Inland Marsh
by sambarnett
Ten thousand years ago Lake Michigan, 25 feet higher than it is today, formed the Tolleston Dunes. Now these high ridges can be viewed along the 2.6 mile Inland Marsh trail. The entrance to the trail is about 1.5 miles east of County Line Road, along US 12. The best views of the marsh can be had from the Inland Marsh Overlook, just over a half a mile west of the trail parking lot.
Dune Succession Trail
by Toughluck
The trail is 7/10th of a mile (1.2 km) long and makes a roundtrip up through the high dunes to the east of the West Beach Bathhouse from the beach to the parking area.
"The Beach"
Stop #1; Learn about how beaches grow into dunes. Sand movements can actually be felt near the surface. Since the walkway is built above the sand, you'll have to reach down and through the railings. Keeping your hand just a short distance off the ground, you'll be able to feel the sand moving with each puff of wind.
"Dune Builders"
Stop #2; Plants take hold, the first is often marram grasses. These grasses have root systems that dive deep into the sand seeking moister. The grasses can withstand being blasted by fine sand. If you rub up against it, you'll find out that the grass is as tough as rock and sharp.
"Wind Breaks"
Stop #3; On the leeward side of the dune (out of the direct wind), these is less motion. Here other plants begin to grow. The most common flowers are little bluestem and yellow flowered puccoon.
"Pines take root"
Stop #4; It is also on the leeside that larger plants. The jack pine is one fo the first trees to grouw as it's adapted to broken ground. It needs open, disturbed areas to root. It makes it's colonies where other plants have been removed. The bearberry also likes open ground. Unlike the pine, it's a short plant, but it's rugged leaves and stiff branches help it survive in this hostile environment. It stays short and close to the ground, growing upwards with the increasing sand, until it's roots lock the sand in place.
"Interdunal ponds"
Stop #5; In spite of the sand, which bleeds water right through, the low areas, often hold water. Part may be a high water table, another part may be that these low places are often older soils, which are less sandy. Here, you'll find water loving plants like the baltic rush.
"The process undone"
Stop #6; A blowout is a place where the sand dunes had been stable with plants, maybe even forest of oaks growing across a wide area. A disturbance on the lake side (up wind), undermines one or two root systems, and then the whole process become undone.

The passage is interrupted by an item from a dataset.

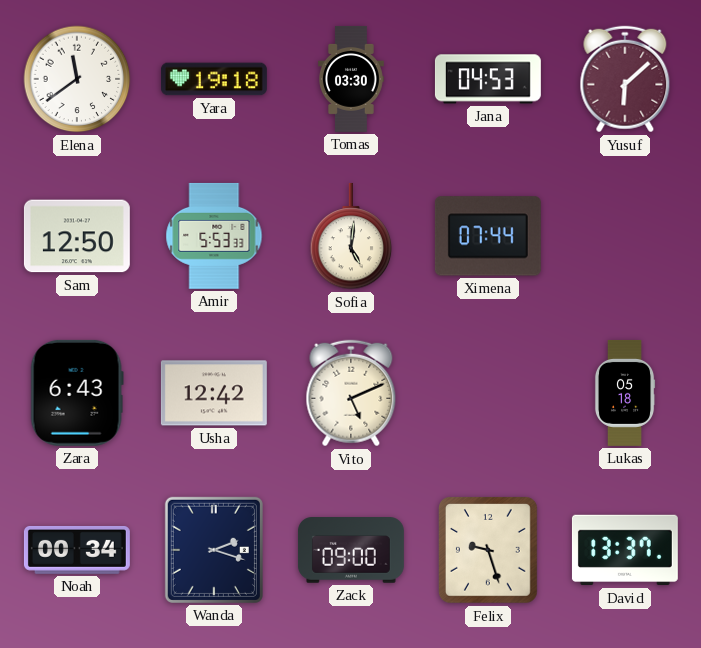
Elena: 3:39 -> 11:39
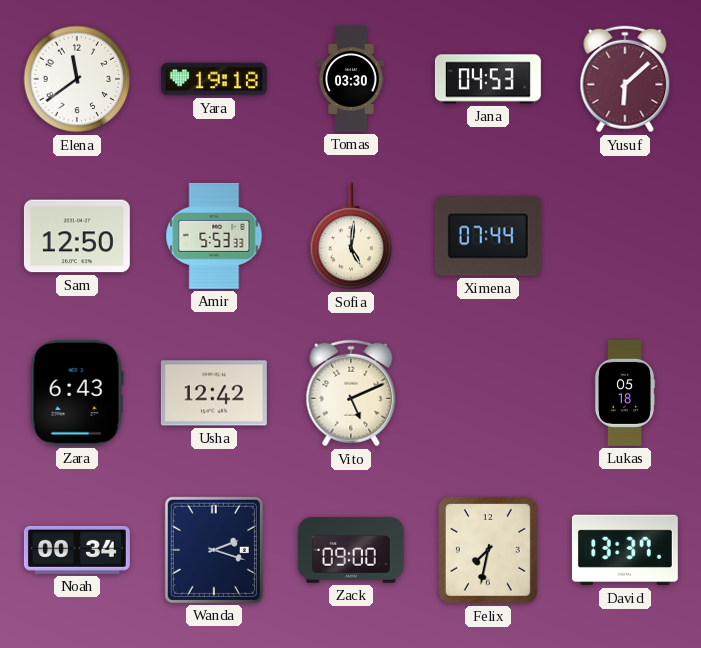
Felix: 9:27 -> 7:32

The wind digs under the plants, they up root, they slide down hill, they die from lack of nutrients. Any number of reasons, open the soil to the cutting ferocity of the wind. A channel forms from upwind (north - the lake front) cutting through dunes, woods, and wetlands. The entire system is upset and bare sand once again is moving across the landscape. Before settlement, there were blowout over 100 meters (110 yards) long. There is a large blowout near Grand Haven, Michigan (Rosy Mound Park) that could house a football stadium.
"The woods take hold"
Stop #7; The 'end' is when the forest takes hold and the dunes disappear under the green rolling landscape. Black Oaks are the most common trees that can live in this dry climate. Even if it looks like rich soil and a carpet of green, just underneath is sand. Sand that can be ten's of feet or 100's of feet deep. Plants have to catch as much water in their leaves and in the thin soild around them. Those plants that do this and those that can send roots deep will survive.
In addition to the Black oaks which can tower 80-100' (75-90 m) have shorter friends in the sassafras and Ironwood trees in the understory.